__Problem requirements__.
Lines from the one containing "Water sports equipment" through the end of the entries below: set them down exactly, both ends included, with nothing added.

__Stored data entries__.
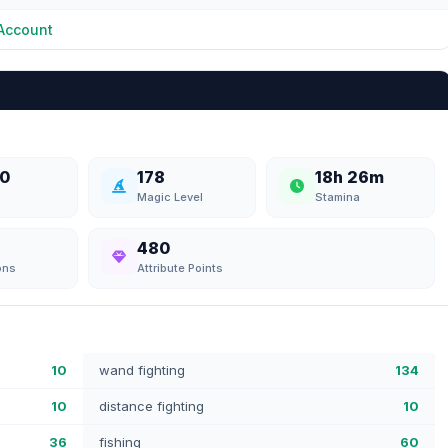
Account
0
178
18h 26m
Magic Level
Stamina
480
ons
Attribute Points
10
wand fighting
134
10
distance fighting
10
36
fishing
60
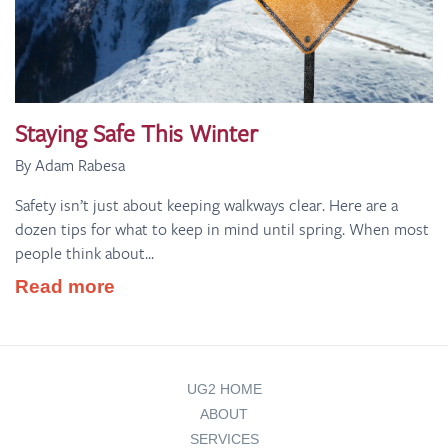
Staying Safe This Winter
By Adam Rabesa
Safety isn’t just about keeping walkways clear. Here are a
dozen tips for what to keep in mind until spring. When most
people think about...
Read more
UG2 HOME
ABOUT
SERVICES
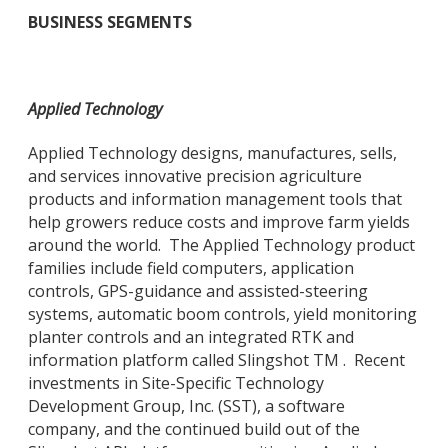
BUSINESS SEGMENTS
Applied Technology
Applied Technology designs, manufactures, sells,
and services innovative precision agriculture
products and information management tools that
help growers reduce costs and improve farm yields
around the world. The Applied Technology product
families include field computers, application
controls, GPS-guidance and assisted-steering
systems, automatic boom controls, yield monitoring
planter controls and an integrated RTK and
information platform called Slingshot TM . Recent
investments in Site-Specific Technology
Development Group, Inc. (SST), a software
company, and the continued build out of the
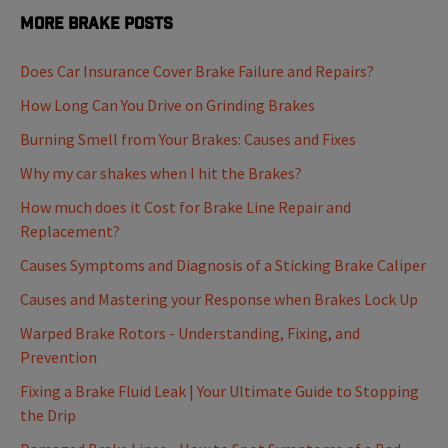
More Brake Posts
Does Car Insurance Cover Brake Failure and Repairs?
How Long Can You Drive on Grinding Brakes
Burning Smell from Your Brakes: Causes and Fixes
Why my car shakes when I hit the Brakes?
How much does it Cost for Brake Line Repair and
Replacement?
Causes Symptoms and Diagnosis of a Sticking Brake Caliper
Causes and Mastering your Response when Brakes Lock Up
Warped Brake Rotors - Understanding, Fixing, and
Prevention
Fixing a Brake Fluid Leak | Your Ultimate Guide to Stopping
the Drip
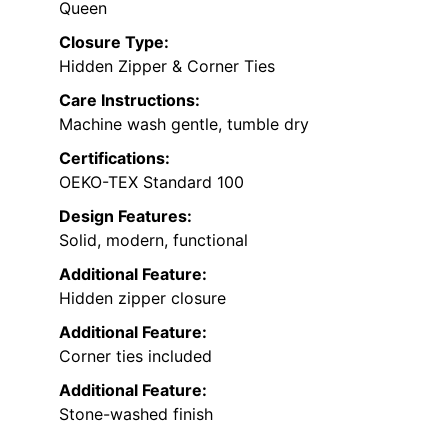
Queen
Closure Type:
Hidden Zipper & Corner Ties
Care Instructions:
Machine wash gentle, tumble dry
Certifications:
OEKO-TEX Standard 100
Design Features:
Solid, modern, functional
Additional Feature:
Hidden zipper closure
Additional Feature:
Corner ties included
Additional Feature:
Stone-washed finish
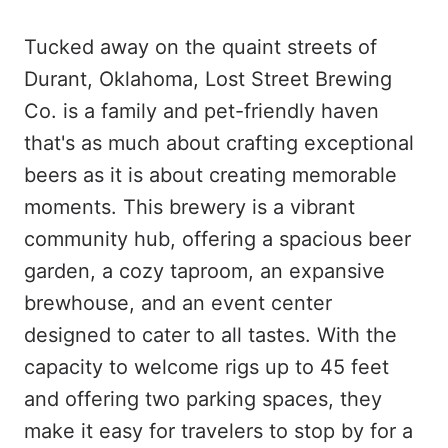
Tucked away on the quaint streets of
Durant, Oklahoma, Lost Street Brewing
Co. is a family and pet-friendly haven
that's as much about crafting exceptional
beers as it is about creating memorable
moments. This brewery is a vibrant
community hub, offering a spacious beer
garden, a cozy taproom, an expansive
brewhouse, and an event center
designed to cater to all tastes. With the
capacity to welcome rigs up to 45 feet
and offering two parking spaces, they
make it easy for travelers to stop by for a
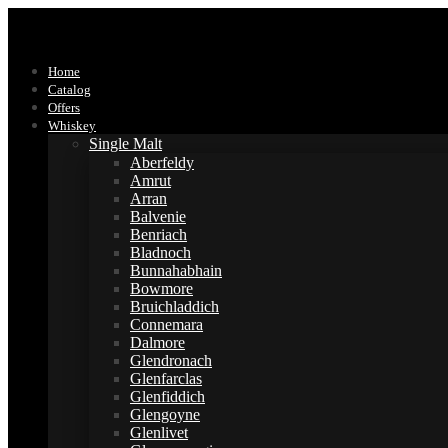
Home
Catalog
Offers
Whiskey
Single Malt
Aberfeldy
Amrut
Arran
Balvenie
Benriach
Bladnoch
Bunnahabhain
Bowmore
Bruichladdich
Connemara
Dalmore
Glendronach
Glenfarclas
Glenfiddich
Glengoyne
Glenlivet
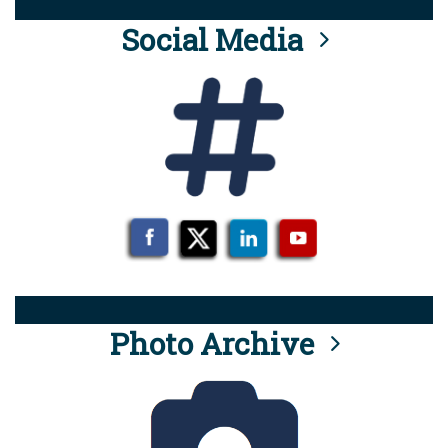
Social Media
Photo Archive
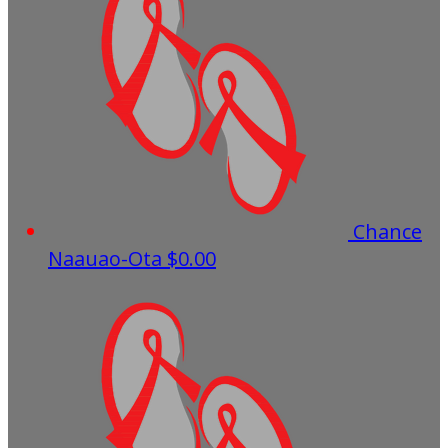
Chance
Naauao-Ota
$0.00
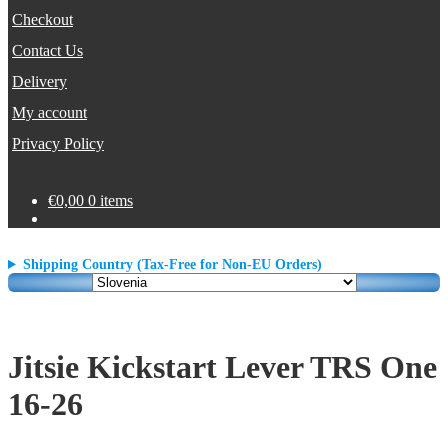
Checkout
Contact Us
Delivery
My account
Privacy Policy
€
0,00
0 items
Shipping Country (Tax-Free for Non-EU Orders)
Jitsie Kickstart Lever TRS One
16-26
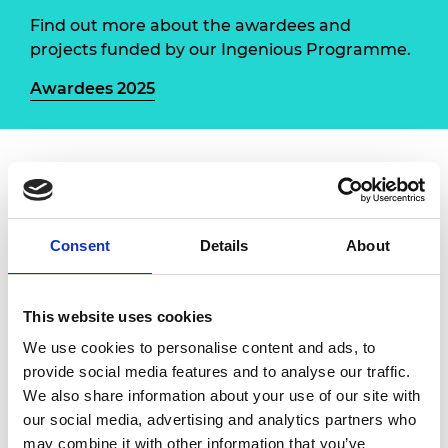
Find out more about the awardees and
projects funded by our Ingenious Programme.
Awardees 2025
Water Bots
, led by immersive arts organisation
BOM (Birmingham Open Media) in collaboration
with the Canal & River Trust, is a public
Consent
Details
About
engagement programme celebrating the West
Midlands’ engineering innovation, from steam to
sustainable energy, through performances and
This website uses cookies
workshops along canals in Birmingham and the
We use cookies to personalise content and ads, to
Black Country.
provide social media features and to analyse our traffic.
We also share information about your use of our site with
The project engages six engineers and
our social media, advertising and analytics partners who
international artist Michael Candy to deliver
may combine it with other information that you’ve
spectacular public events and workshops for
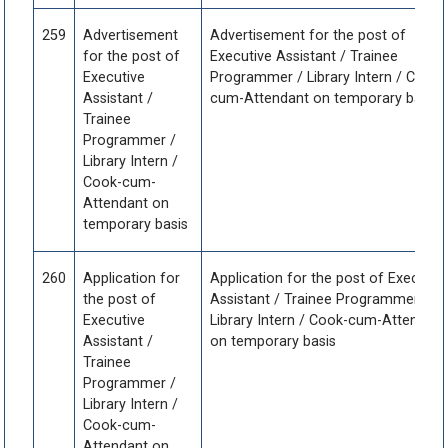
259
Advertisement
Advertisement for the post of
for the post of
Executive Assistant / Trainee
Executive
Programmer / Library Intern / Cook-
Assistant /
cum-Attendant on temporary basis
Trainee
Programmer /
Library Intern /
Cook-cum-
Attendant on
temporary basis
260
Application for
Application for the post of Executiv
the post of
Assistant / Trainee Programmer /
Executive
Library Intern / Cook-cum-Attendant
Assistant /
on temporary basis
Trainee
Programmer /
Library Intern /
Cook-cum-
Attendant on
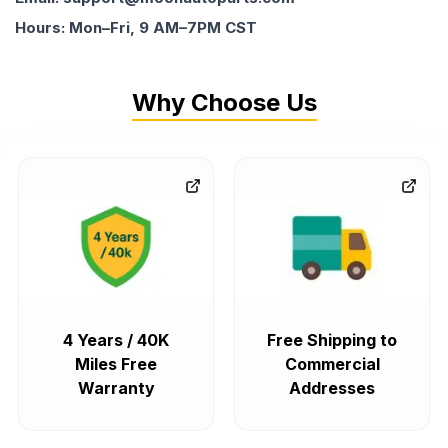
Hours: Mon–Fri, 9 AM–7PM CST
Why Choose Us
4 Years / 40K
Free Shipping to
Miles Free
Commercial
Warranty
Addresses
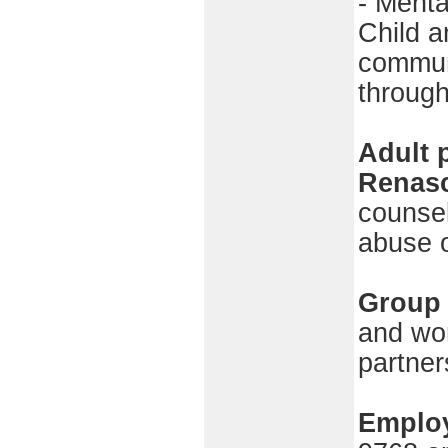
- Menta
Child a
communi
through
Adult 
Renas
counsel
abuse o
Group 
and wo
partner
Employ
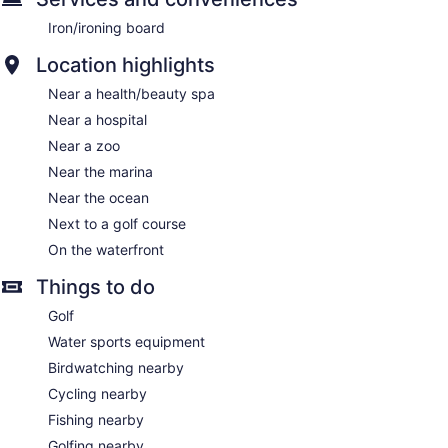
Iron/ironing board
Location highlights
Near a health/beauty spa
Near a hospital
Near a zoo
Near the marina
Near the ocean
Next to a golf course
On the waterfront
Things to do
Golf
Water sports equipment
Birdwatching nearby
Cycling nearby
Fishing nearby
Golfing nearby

__Output for this task__.
Water sports equipment
Birdwatching nearby
Cycling nearby
Fishing nearby
Golfing nearby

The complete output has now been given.